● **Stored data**
Segment Open

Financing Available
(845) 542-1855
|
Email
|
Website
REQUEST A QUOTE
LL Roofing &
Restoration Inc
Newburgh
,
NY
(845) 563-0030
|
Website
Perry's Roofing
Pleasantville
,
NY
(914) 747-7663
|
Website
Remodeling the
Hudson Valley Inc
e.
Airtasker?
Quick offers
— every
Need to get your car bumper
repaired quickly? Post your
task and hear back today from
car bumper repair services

Segment Closed
Segment Open

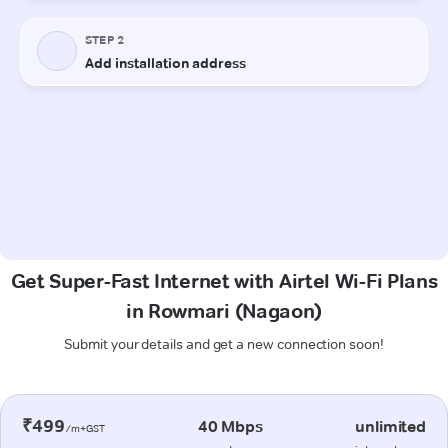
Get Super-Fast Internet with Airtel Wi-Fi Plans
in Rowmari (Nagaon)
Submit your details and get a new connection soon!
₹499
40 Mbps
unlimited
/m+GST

Segment Closed

● **What you have to do**
With the line holding "Restoration Inc" as the first and the line holding "task and hear back today from" as the last, set down that range of the entries above exactly, and nothing else.

● **Task solution**
Restoration Inc
Newburgh
,
NY
(845) 563-0030
|
Website
Perry's Roofing
Pleasantville
,
NY
(914) 747-7663
|
Website
Remodeling the
Hudson Valley Inc
e.
Airtasker?
Quick offers
— every
Need to get your car bumper
repaired quickly? Post your
task and hear back today from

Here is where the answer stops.